Esta pérdida de valores de uno de los sustratos culturales, porque la restauración es cultura, me preocupa. Cuando recibes un bar por sorteo —porque eso parece—, la vulgarización se transforma en una de las mayores pandemias que viven las ciudades debido a una globalización malentendida y, en general, misericordiosa hasta la vergüenza para el propio inmigrante. Son locales de restauración con alma de muerto viviente. Lo que habría que saber es por qué ha habido tanta manga ancha con una comunidad que suele vivir de espaldas a las tradiciones y al país en el que se instala con una mentalidad de hormiga. De la silente expansión de la población china en Barcelona y en cualquier ciudad catalana, se han hecho bromas que han pasado a englobar las leyendas urbanas de un humor negro bastante racista. Por ejemplo, y en forma de pregunta: ¿dónde se entierran a los chinos que mueren? Y me dicen que muchos deciden volver a su tierra cuando la muerte asoma la cabeza.

En Madrid, durante una época, fueron desapareciendo los patos del parque del Retiro, y decían que la carne de las aves formaba parte de los menús de los restaurantes chinos. Una leyenda sin pruebas y deificada mucho antes de que el trumpismo hiciera de ella un eslogan electoral.
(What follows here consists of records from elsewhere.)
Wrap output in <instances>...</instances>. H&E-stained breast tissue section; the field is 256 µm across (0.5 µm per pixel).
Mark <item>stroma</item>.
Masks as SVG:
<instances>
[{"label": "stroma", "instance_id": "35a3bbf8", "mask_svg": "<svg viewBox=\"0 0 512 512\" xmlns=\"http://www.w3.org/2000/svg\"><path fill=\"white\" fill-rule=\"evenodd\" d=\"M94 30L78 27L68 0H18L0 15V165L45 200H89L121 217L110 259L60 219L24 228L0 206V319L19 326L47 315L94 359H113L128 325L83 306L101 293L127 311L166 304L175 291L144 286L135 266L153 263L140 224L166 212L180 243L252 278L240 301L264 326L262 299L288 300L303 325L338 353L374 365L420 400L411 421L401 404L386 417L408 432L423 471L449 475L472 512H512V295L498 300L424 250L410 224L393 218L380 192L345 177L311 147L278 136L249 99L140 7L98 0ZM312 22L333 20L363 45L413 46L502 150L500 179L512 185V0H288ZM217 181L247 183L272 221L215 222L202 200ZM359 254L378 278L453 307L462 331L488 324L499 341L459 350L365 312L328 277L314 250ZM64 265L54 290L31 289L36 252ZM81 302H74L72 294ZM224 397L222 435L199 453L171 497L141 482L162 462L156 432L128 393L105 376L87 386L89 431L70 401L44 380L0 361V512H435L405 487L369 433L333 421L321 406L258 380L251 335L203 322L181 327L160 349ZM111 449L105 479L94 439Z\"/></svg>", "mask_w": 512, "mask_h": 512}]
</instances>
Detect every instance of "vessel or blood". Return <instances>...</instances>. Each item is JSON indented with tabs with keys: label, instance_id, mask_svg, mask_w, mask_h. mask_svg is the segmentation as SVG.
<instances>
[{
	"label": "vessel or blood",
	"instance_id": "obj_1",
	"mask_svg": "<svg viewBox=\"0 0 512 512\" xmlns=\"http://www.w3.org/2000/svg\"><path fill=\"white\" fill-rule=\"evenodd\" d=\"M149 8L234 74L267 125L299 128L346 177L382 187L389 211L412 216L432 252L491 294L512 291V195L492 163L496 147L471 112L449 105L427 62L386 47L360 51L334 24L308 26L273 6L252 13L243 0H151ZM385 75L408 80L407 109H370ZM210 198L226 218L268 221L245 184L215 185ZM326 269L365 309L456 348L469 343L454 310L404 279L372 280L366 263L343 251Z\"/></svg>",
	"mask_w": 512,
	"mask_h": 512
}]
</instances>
Todas estas leyendas de una malignidad interesada son fruto del silencio que acompaña a la expansión de esta comunidad por los comercios, las calles, los barrios, los pueblos y las ciudades del país. A diferencia de los inmigrantes africanos, que entran jugándose la vida sobre una patera, o del inmigrante de las Américas, que llega sin filtros aduaneros, la radicación de la comunidad china tiene un punto de magia. Un día te vas a dormir y al día siguiente, el bar de toda la vida, el de los cacaolats, los carajillos y los quintos, ha cambiado de dueños y ahora, en la barra, hay unos propietarios que difícilmente aprenderán tu lengua, ni harán un esfuerzo por saber quién eres, más allá de cobrar lo que corresponde para devolver la deuda al Gran Hermano piramidal. Esta mercancía humana sobreexplotada forma parte de una red que parece que está al servicio de los planes expansionistas del Partido y de la cúpula liderada por Xi Jinping. Así, sin grandes aspavientos, el gobierno chino ha ido colonizando el mundo.